Philadelphia Phillies at Cincinnati Reds: Final Score & Recap
Line Score
| Team | 1 | 2 | 3 | 4 | 5 | 6 | 7 | 8 | 9 | R | H | E |
|---|---|---|---|---|---|---|---|---|---|---|---|---|
| PHI | 0 | 0 | 0 | 0 | 0 | 0 | 0 | 1 | 0 | 1 | 5 | 0 |
| CIN | 0 | 0 | 0 | 0 | 0 | 0 | 0 | 0 | 0 | 0 | 3 | 0 |
The Story
The Philadelphia Phillies defeated the Cincinnati Reds 1-0 on July 9, 2026, at Great American Ball Park, a taut pitching duel that remained scoreless through seven innings before a single run in the top of the eighth proved to be all either side would need. The DiamondIQ model opened the night giving the Reds a 44 percent chance of winning at home, but by the final out that figure had fallen to zero.
The decisive sequence began in the top of the eighth when Justin Crawford singled off Brady Singer, a hit that shifted win probability 15.4 percentage points in Philadelphia's favor and ultimately produced the game's only run. Crawford finished as the third-most impactful batter by WPA at plus-11.5 percent, while Singer still earned a positive WPA grade of plus-17.4 percent despite surrendering the go-ahead hit, a reflection of how thoroughly he had suppressed the Philadelphia lineup to that point. The Reds mounted their most credible threat in the bottom of the ninth against Jhoan Duran, with Spencer Steer reaching on a hit by pitch that swung win probability 17.5 points toward Cincinnati and Noelvi Marte logging the top single-play WPA mark on his groundout at plus-18.8 percent, a figure that reflects how tense the base-out state had become. Eugenio Suárez's strikeout and Tyler Stephenson's strikeout, worth negative-17.0 and negative-14.9 percentage points respectively, extinguished the rally and closed out the Reds' last realistic chance.

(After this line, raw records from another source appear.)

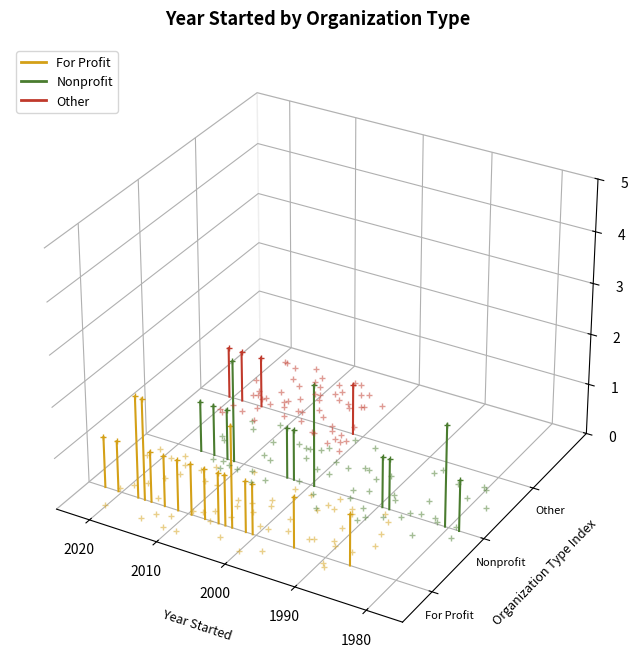

At which label is Other closest to 0?

1980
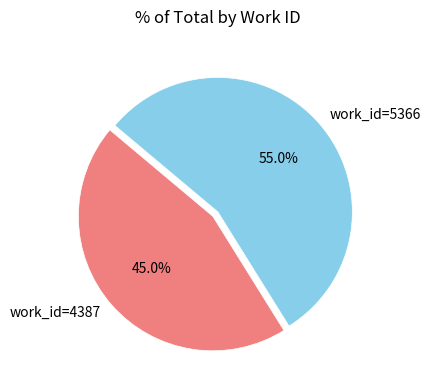

What portion of the pie excludes work_id=4387?

55.0%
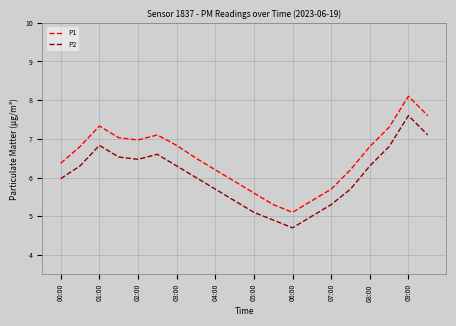

Which series has the widest spread of values?

P1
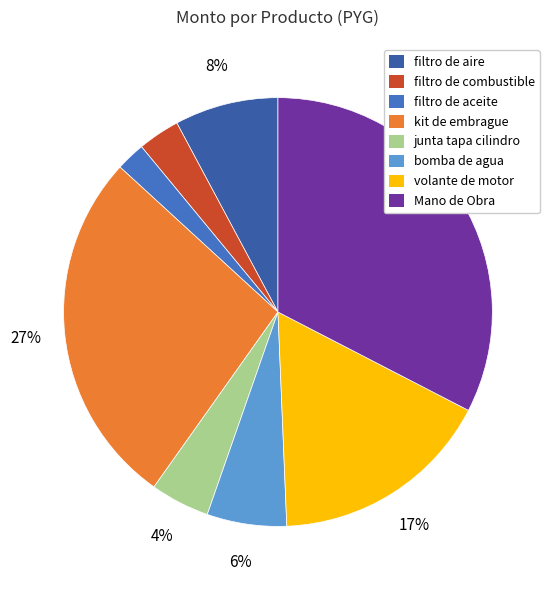

Does any single category account for the majority?

No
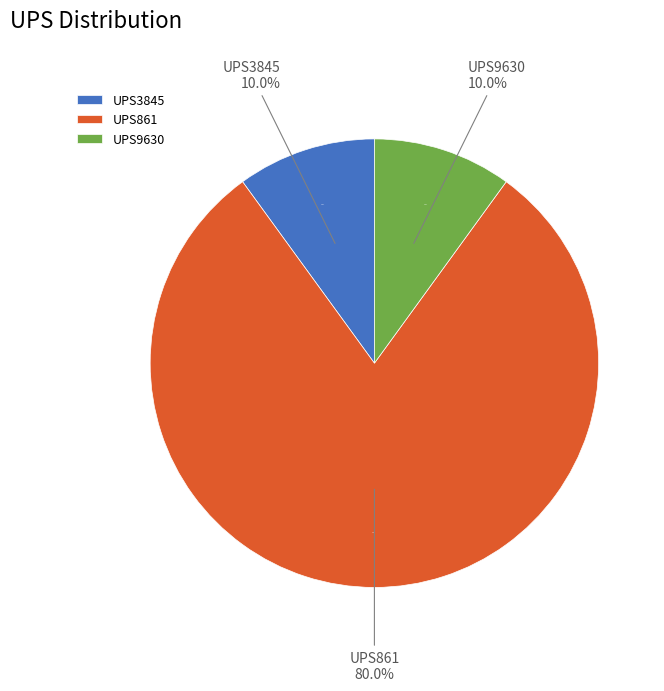

Which category has the smallest portion of the pie?

UPS3845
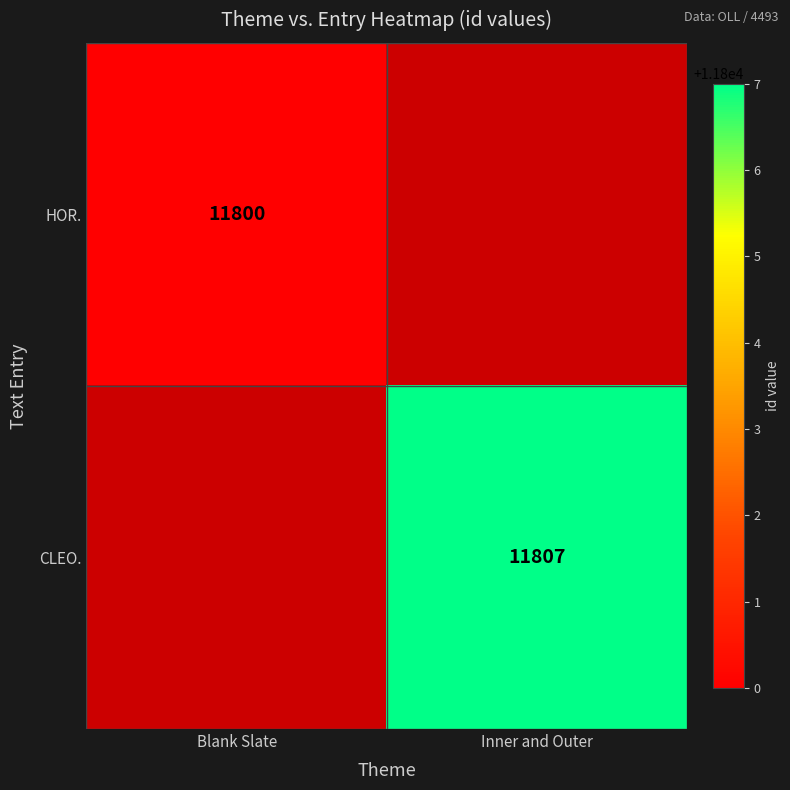

At which category does the chart reach its peak across all series?

Inner and Outer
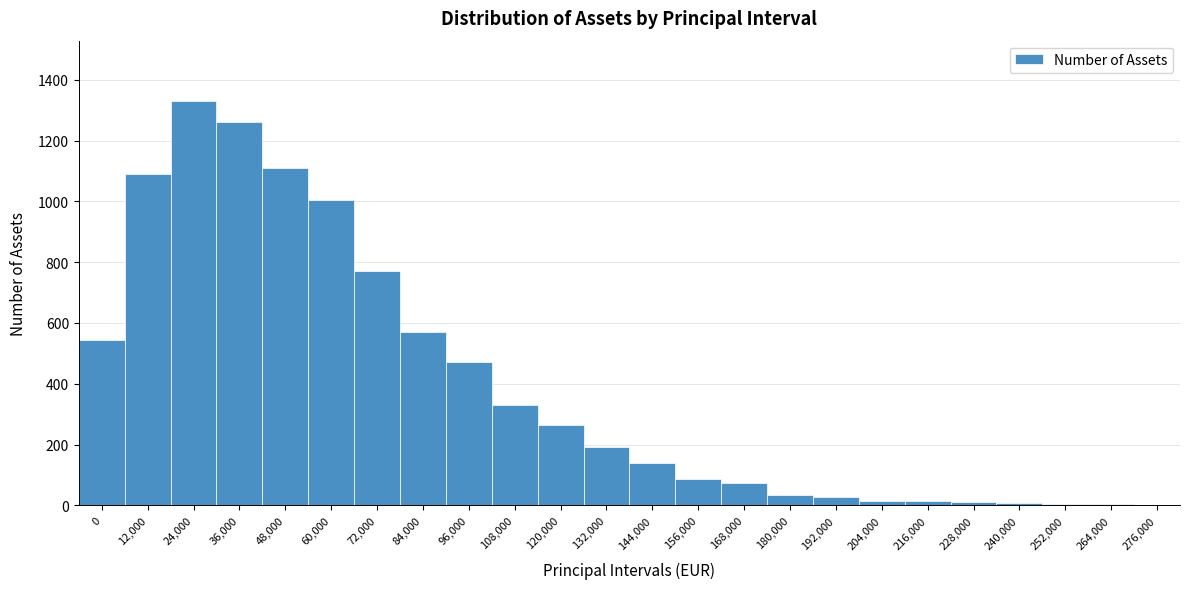

Approximately how many times larger is the value at 96,000 compared to 132,000?

2.4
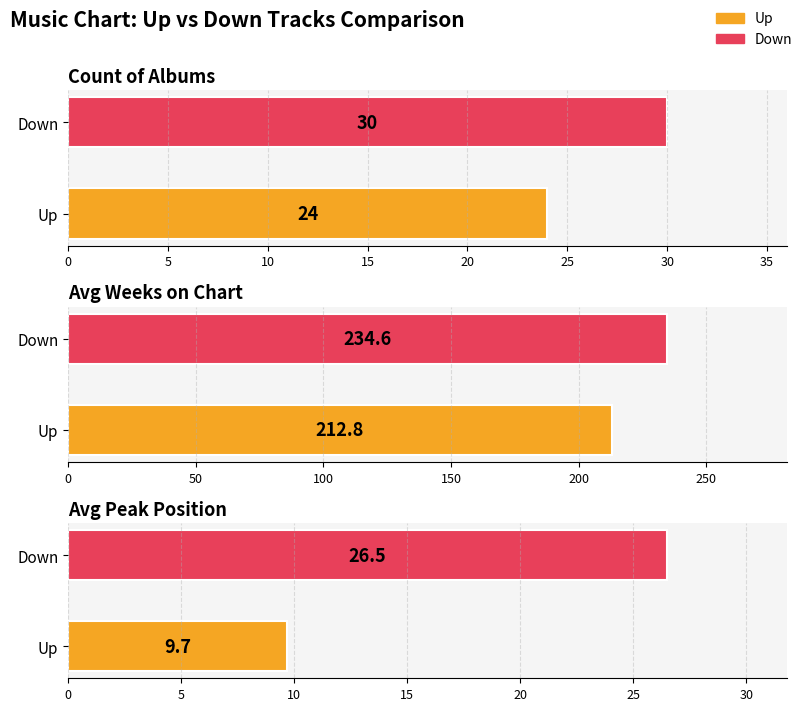

Which category has the lowest value in the Position series?

up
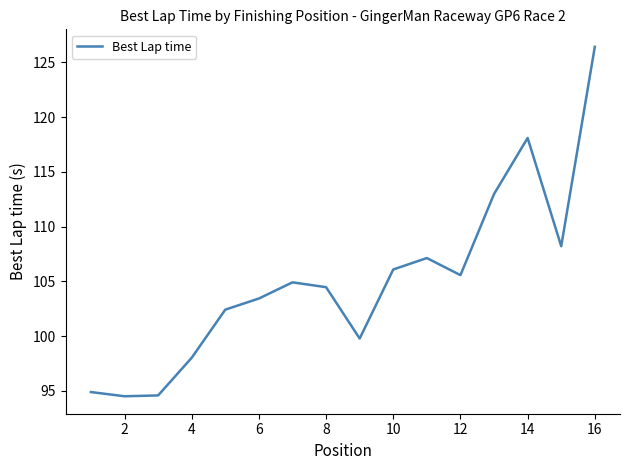

What is the smallest value displayed?

94.5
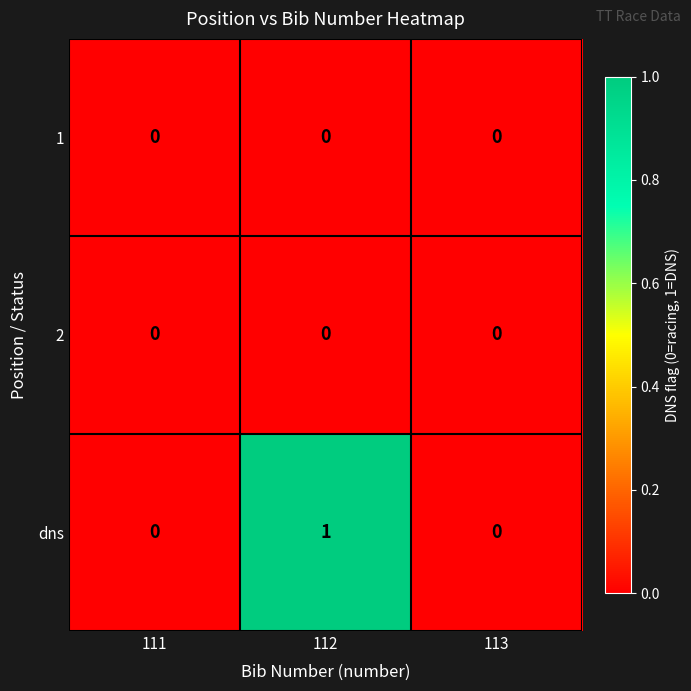

Which label corresponds to the largest value in the chart?

112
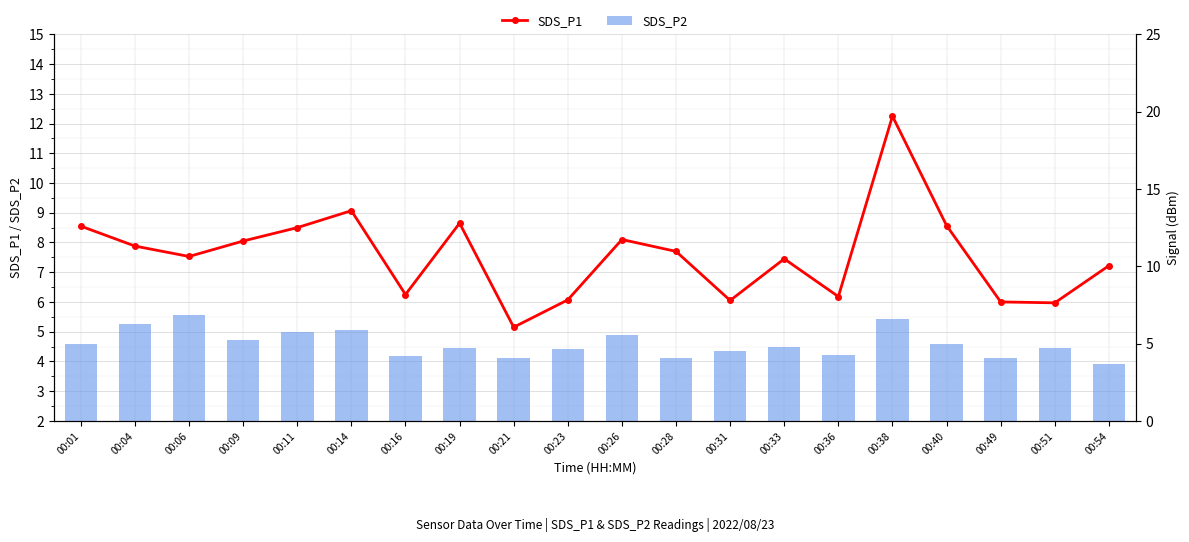

The value of SDS_P1 at 00:14 is 9.1. True or false?

True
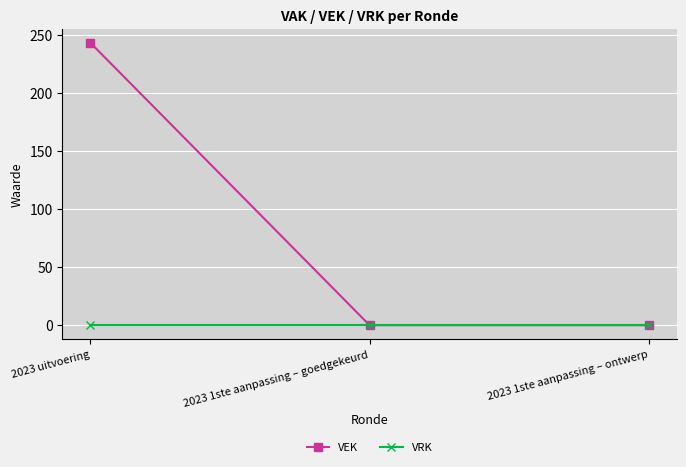

Which series has the largest range (max minus min)?

VEK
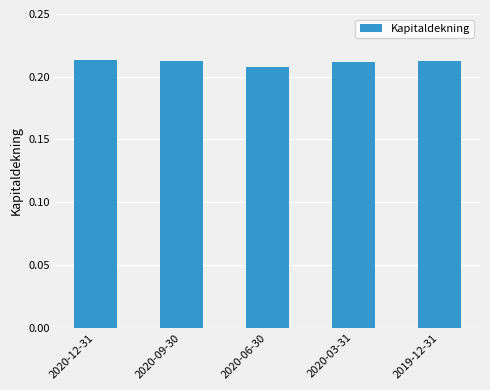

How many values are between 0 and 1?

5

On the pitching side, Jesús Luzardo led all players with a WPA of plus-34.4 percent, the model's clearest signal of who most controlled the game's outcome, followed by Jonathan Bowlan at plus-23.3 percent. Together they built a foundation that left the Phillies needing only that single Crawford-sparked eighth-inning run to complete the shutout. Cincinnati managed just three hits on the night and never put a runner across, making this a game defined almost entirely by the arms on both sides and one quiet but consequential moment in the eighth.